#### EXTRACTED TEXT:
|---|

My summer holidays: 4th-12th November

Over the summer, more than one person had been telling me to take a holiday at some point and I just went "no, no, I'm fine," which turned out to be a mistake, because in the end I saw very little sun indeed and it now feels like it's been winter for a solid year. So last week I decided to take a week off work because I'd been working continuously since May and needed some me-time. Cunningly, I gave my temp agency roughly five minutes' notice - I called them at five to five on the last Friday I was going to work. Luckily, as I'm awesome, and the School of Education wasn't going to need a replacement for the interim, they let me off.

So I was going to arrange some kind of holiday for this period but instead I ended up doing two things. The first weekend I went to London to meet the college buddies again. Now, the amount of communication that goes into a London meet has steadily deteriorated over time so it seemed like nobody had a clue where everybody was supposed to be meeting, or when, so I ended up arriving around lunchtime instead of dinner time. However, this worked out in my favour as I have been wanting to do some interesting touristy things in London for a while now and the free time made that possible. I took a lengthy wander through the British Library to start with. Now: the British Library is pretty gigantic. The architecture inside is interesting, and it's also a nice warm place to spend a few hours. But while it does contain a stunning number of books, only a very small percentage of them are actually available to look at or read. I registered for the reading rooms (luckily I had enough proof of identity with me to do this on the spot) and checked out their mathematics section - there was hardly anything there. I kind of expected there to be literally every mathematics book ever written in there, but it was just a few regular-sized library shelves. The city library in Nottingham probably has a comparable selection; the one at the mathematics department library in Cambridge is easily fifty times bigger. Same for computer science and every other section I tried. I flicked through a few interesting books, but quickly decided to move on.

|---|

#### EXCERPTED RECORDS:
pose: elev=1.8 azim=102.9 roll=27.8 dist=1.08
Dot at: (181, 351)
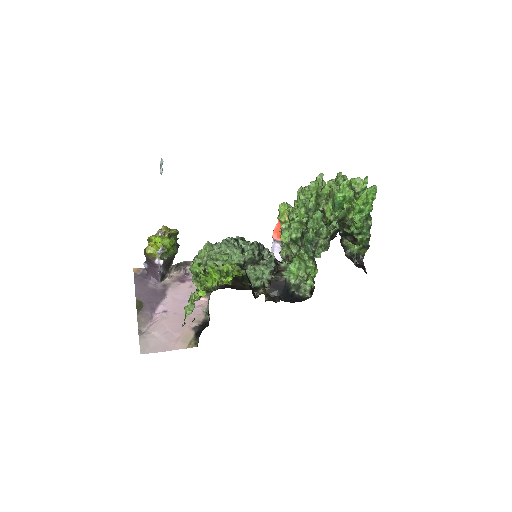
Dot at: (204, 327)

|---|

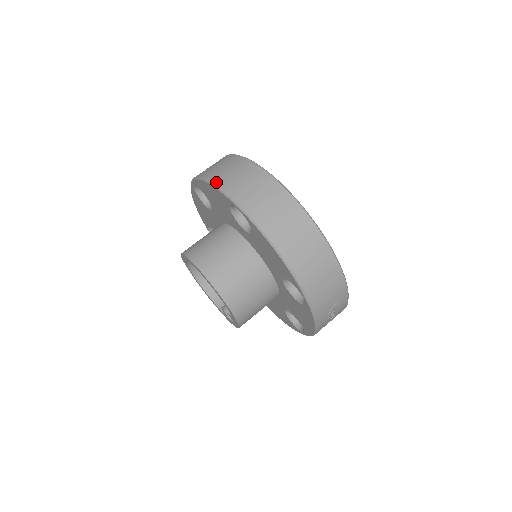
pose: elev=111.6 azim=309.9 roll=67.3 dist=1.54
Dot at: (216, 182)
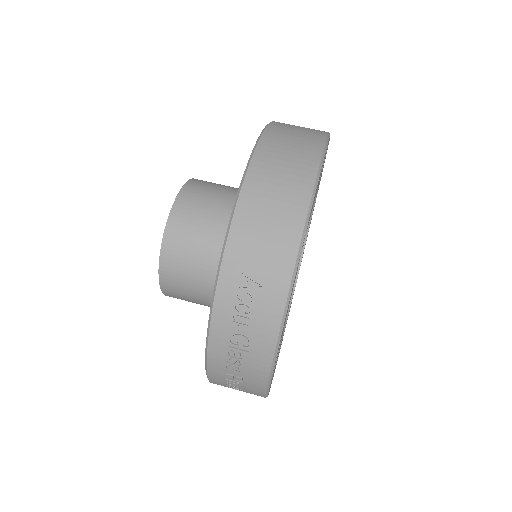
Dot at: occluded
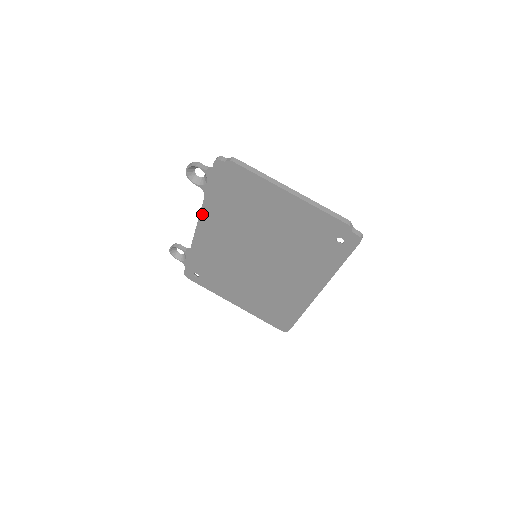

|---|

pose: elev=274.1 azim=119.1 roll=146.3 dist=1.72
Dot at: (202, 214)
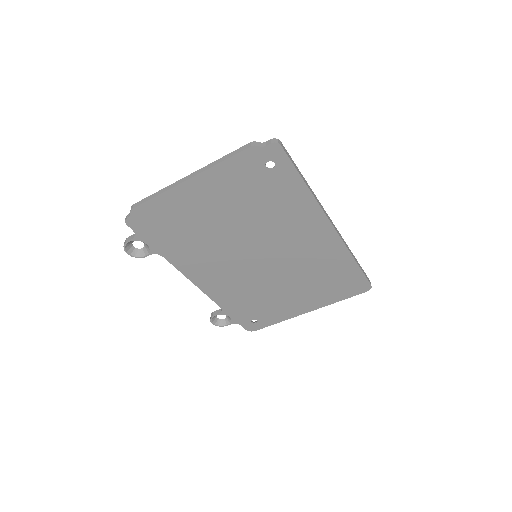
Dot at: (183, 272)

|---|

#### DIRECTIVE:
Copy the passage of the holiday post starting at "My summer holidays: 4th-12th" and ending at "let me off.", changing "temp agency" to "employment agency".

#### TASK OUTPUT:
My summer holidays: 4th-12th November

Over the summer, more than one person had been telling me to take a holiday at some point and I just went "no, no, I'm fine," which turned out to be a mistake, because in the end I saw very little sun indeed and it now feels like it's been winter for a solid year. So last week I decided to take a week off work because I'd been working continuously since May and needed some me-time. Cunningly, I gave my employment agency roughly five minutes' notice - I called them at five to five on the last Friday I was going to work. Luckily, as I'm awesome, and the School of Education wasn't going to need a replacement for the interim, they let me off.